Farmer was the banquet speaker at the Burroughs convention. He was introduced by Burroughs Bulletin founding editor (and close friend of Phil and his wife Bette) Vern Coriell, who remarked during his introduction that the only reason Phil hadn’t won a Hugo Award that year is because they didn’t have a category for “Biography.”  The previous year, Doubleday had published Phil’s Tarzan Alive: A Definitive Biography of Lord Greystoke.

As a prelude to this announcement, Farmer discusses Tarzan Alive and his anthology on feral humans, Mother Was a Lovely Beast. The Ancient Opar announcement is at the 10:12 mark.
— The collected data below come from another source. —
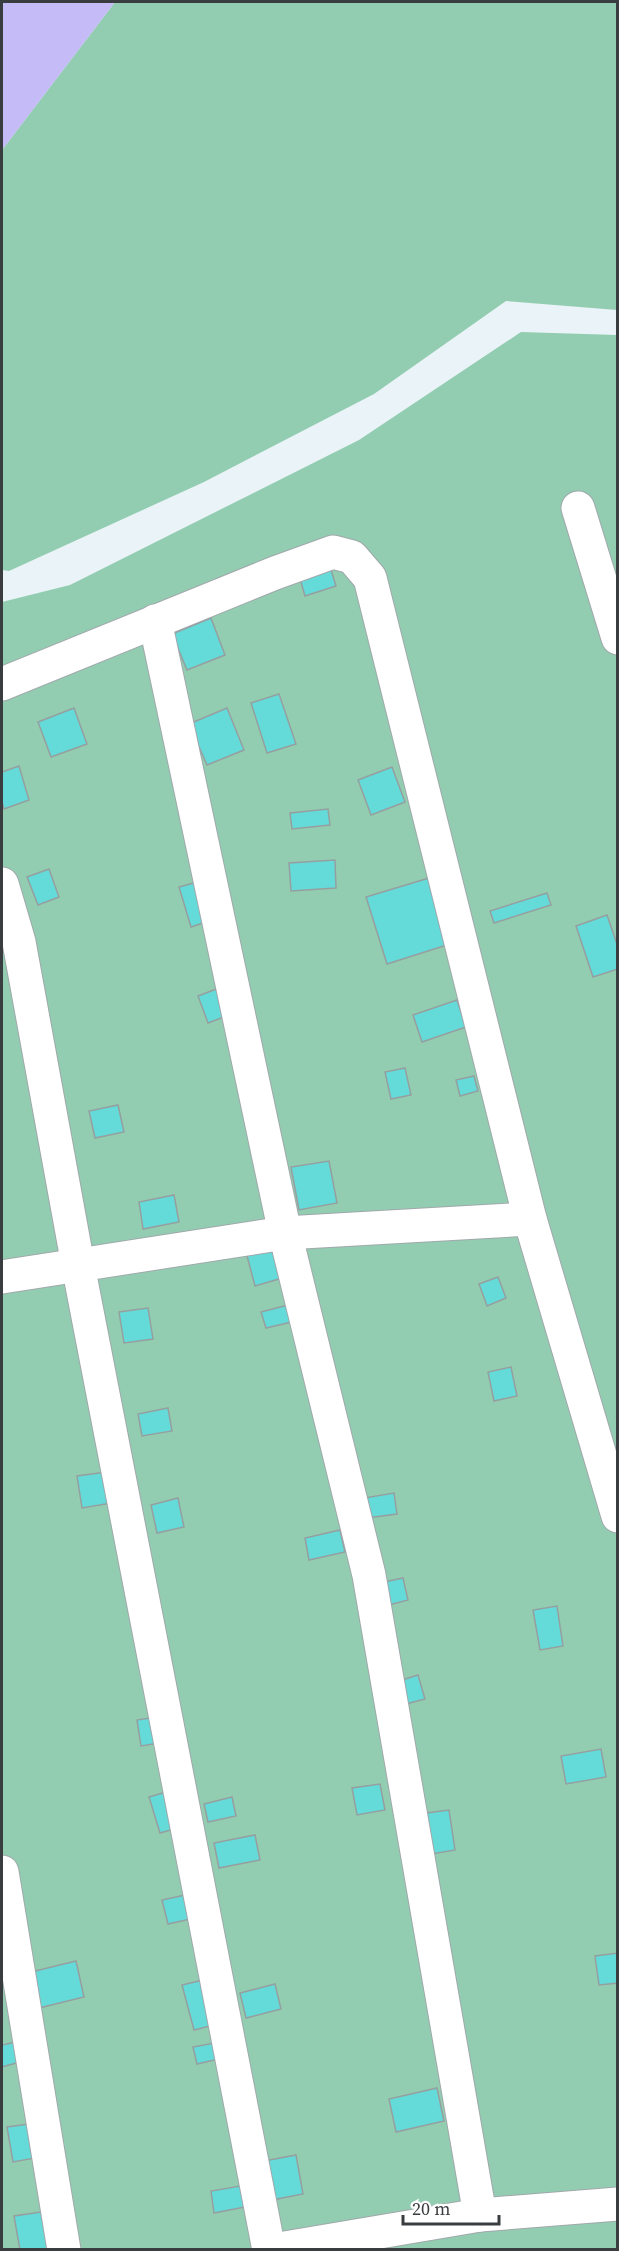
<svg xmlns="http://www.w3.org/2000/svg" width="619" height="2251" font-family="'Source Serif 4',serif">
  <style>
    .green { fill: #93cdb1 }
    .water { fill: #c4bbf7 }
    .building { fill: #64dad9; stroke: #969f9f; stroke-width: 1.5 }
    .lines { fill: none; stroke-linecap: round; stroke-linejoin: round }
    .street-casing { stroke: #a0a8ac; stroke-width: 35 }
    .street { stroke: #fff; stroke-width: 33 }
  </style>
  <rect width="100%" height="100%" fill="#eaf3f7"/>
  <g class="green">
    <path d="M115 2H617V310L506 301 374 394 204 482 9 571 2 570V150Z"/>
    <path d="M521 332 617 335V2249H2V602L70 585 359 440Z"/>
  </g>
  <path class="water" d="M2 2H115L2 150Z"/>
  <g class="building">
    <path d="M329 563 336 586 305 596 298 572Z"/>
    <path d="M211 618 225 655 187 670 172 634Z"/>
    <path d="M279 694 296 744 267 753 251 703Z"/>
    <path d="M74 708 87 744 51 757 38 722Z"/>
    <path d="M227 708 244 750 207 765 189 724Z"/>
    <path d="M19 766 29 800 4 809 2 802V772Z"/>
    <path d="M392 767 405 802 371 815 358 780Z"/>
    <path d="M328 809 330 825 292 829 290 813Z"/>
    <path d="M335 860 336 888 291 891 289 863Z"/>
    <path d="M49 869 59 897 38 905 27 877Z"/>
    <path d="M429 878 450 944 387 964 366 897Z"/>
    <path d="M201 881 212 920 191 927 179 887Z"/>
    <path d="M547 893 551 905 494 923 490 911Z"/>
    <path d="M607 915 618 947V969L593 977 576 926Z"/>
    <path d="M227 985 237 1012 208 1023 198 996Z"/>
    <path d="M457 1000 466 1027 422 1042 413 1015Z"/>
    <path d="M405 1068 411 1095 391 1099 385 1072Z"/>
    <path d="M474 1076 478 1091 460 1096 456 1080Z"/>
    <path d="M118 1105 124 1132 95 1138 89 1111Z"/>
    <path d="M329 1161 337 1203 299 1210 291 1167Z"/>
    <path d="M174 1195 179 1222 143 1229 139 1202Z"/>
    <path d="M276 1244 286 1277 255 1286 246 1252Z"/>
    <path d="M498 1277 506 1298 487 1306 479 1284Z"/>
    <path d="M292 1304 296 1321 266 1328 261 1312Z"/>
    <path d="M148 1308 153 1339 124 1343 119 1312Z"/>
    <path d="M511 1367 517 1396 494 1401 488 1372Z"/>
    <path d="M168 1408 172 1431 142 1436 138 1414Z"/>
    <path d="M114 1471 118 1502 82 1508 77 1476Z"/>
    <path d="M394 1493 397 1514 367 1518 364 1498Z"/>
    <path d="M178 1498 184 1527 157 1533 151 1505Z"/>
    <path d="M340 1530 345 1552 309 1560 305 1538Z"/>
    <path d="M403 1578 408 1600 385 1606 379 1583Z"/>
    <path d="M557 1606 563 1646 540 1650 533 1610Z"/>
    <path d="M418 1675 425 1699 406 1704 399 1681Z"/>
    <path d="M162 1716 166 1742 141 1746 137 1720Z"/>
    <path d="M601 1749 606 1777 566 1784 561 1756Z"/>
    <path d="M380 1784 385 1810 357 1815 352 1788Z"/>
    <path d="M173 1790 184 1826 160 1833 149 1797Z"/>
    <path d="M232 1797 236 1816 208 1822 204 1804Z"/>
    <path d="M449 1810 455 1850 426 1855 419 1814Z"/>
    <path d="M255 1835 260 1860 219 1868 214 1843Z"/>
    <path d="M190 1894 195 1918 168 1924 162 1900Z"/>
    <path d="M618 1953V1983L599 1985 595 1956Z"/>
    <path d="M76 1961 84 1997 39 2008 31 1972Z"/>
    <path d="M207 1979 218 2024 194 2030 182 1985Z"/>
    <path d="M275 1984 281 2009 246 2018 240 1993Z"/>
    <path d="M16 2042 20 2062 2 2067V2045Z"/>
    <path d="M219 2042 223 2058 197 2064 193 2047Z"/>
    <path d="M437 2088 444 2121 396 2132 389 2099Z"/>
    <path d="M29 2124 35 2158 13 2162 7 2127Z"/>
    <path d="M296 2155 303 2194 272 2200 264 2161Z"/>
    <path d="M246 2185 250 2206 214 2213 211 2191Z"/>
    <path d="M41 2212 48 2250H20L14 2216Z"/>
  </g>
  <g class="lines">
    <defs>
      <g id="street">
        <path d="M578 508 618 638"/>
        <path d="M155 621 285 1233 369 1575 480 2215"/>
        <path d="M2 684 275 573 333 552 352 557 370 578 530 1219 618 1516"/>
        <path d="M2 884 19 942 78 1265 269 2250"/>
        <path d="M2 1277 285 1233 530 1219"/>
        <path d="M2 1872 64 2250"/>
        <path d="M273 2250 480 2215 618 2204"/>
      </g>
    </defs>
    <use href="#street" class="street-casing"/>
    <use href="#street" class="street"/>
  </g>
  <rect width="619" height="2251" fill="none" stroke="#3a3d3f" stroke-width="6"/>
  <path d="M403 2215v9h96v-9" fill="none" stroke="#3a3d3f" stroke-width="3"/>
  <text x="412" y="2215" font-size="18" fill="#3a3d3f" stroke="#ffffff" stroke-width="4.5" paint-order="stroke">20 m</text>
</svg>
Listen to Philip José Farmer’s complete banquet address to the Burroughs Bibliophiles here:

 

Some interesting observations about the address:

  • You can hear Phil pronouncing the name “Hadon,” the hero of Hadon of Ancient Opar and Flight to Opar. Just as he indicated in his article “The Khokarsan Language” (available in the Restored Edition of Flight to Opar published by Meteor House in 2015), he pronounces the “a” as “a low central spread vowel (as in Spanish)” and the “o” as “a mid-back rounded vowel (as in Spanish).” In other words: “Hä-dōn.”
  • Phil announces that Richard Corben would illustrate the cover of the first edition of Hadon of Ancient Opar. However, plans must have changed along the way, since Roy G. Krenkel ended up as the final cover artist. Corben later went on to illustrate the 1975 Fokker D-LXIX Press edition of A Feast Unknown.
  • Phil mentions that he envisioned the Ancient Opar series would encompass about ten books. He lived to write only three novels in the series (Hadon of Ancient Opar, Flight to Opar, and The Song of Kwasin), but the tale of Khokarsa continues to unfold in books such as Exiles of Kho, Hadon, King of Opar, and the forthcoming Blood of Ancient Opar.
  • Phil mentions Frank Brueckel and John Harwood’s essay on the history of Opar, which inspired his Ancient Opar series. While the lengthy article was then scheduled to appear in the Burroughs Bulletin, it never did. Many years later, however, the monograph was finally published in the book Heritage of the Flaming God, ed. Alan Hanson and Michael Winger, which is available here.
  • The “Ian” whom Phil calls out to in the audience in regard to the publication of John Flint Roy’s A Guide to Barsoom is publisher Ian Ballantine.
  • My favorite quote from this banquet address is a somewhat prophetic one: “Now I think it’s a measure of a writer’s true importance in the field of literature if the writer generates a tremendous amount of work past his own work.”